İncelenecek Metin |
# # # #

Prof Dr Miley: ‘ Ulus devlet kültürel çeşitlilikle bağdaşmıyor’

Prof Dr Miley: ‘ Ulus devlet kültürel çeşitlilikle bağdaşmıyor’

Üçüncü Uluslarası Kürdistan Konferansı’na katılan Cambridge Üniversitesi’nde görevli siyaset sosyolojisi uzmanı Prof.dr. Thomas Jeffrey Miley, bir diaporama eşliğinde sunumunu yaptı.

Katalonya örneği üzerine çalışmaları da bulunan Prof.dr. Miley, Ulusların Kendi Kaderini Tayin Hakkı (UKKTH) ve milliyetçilik gibi konulara değindi. Rojava’ya giderek demokratik özerklik projesinin sahada nasıl uygulandığını gördüğünü söyleyen Thomas Jeffrey Miley, Öcalan’ın teorilerinin sol için yardımcı rolüne dikkat çekti.

Ulusların kendi kaderini tayin hakkı (UKKTH)’nin  ABD Başkanı Wilson’a kadar geriye gittiğini hatırlatan Miley, bu konseptin o dönem çok ‘makul’ görülmese de sonradan kabul görmeye başladığını söyledi.

# # # #

Verilen Malzeme |

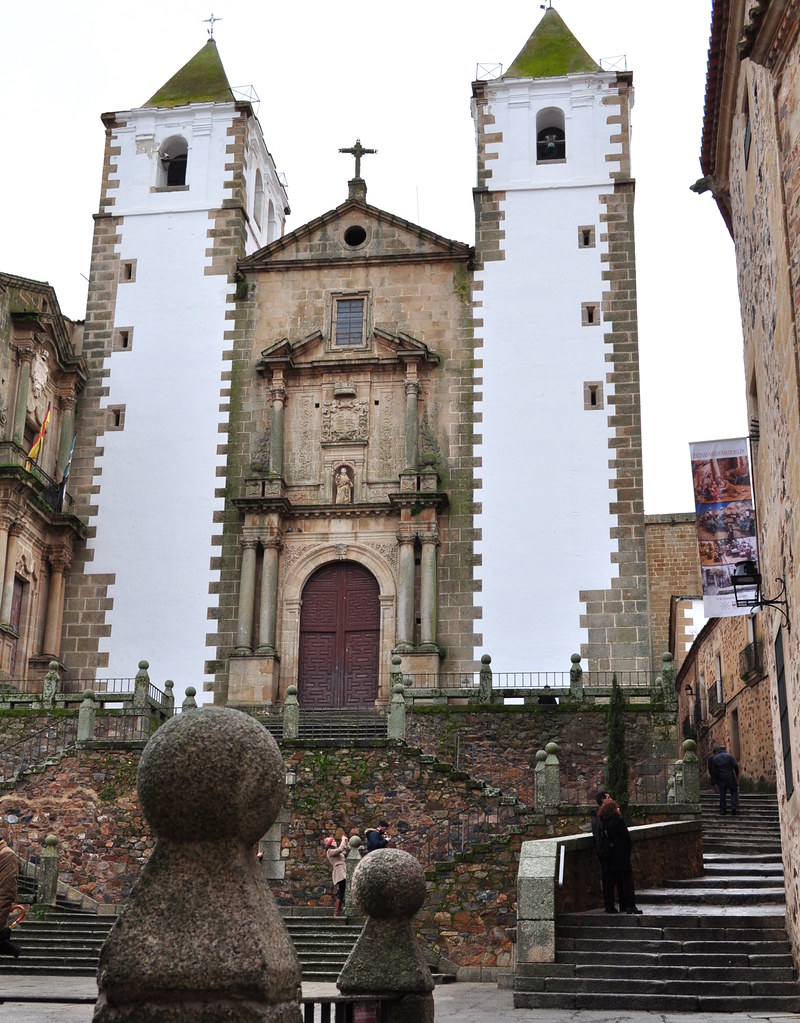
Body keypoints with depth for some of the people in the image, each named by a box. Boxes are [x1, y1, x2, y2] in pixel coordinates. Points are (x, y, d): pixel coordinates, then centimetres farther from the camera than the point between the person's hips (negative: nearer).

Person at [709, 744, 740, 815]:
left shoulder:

# # # #

İş Emri | Thomas Jeffrey Miley'in konferans sunumunu aktaran metne göre Miley hangi üniversitede görev yapıyor?

Cevap Alanı | Cambridge Üniversitesi'nde.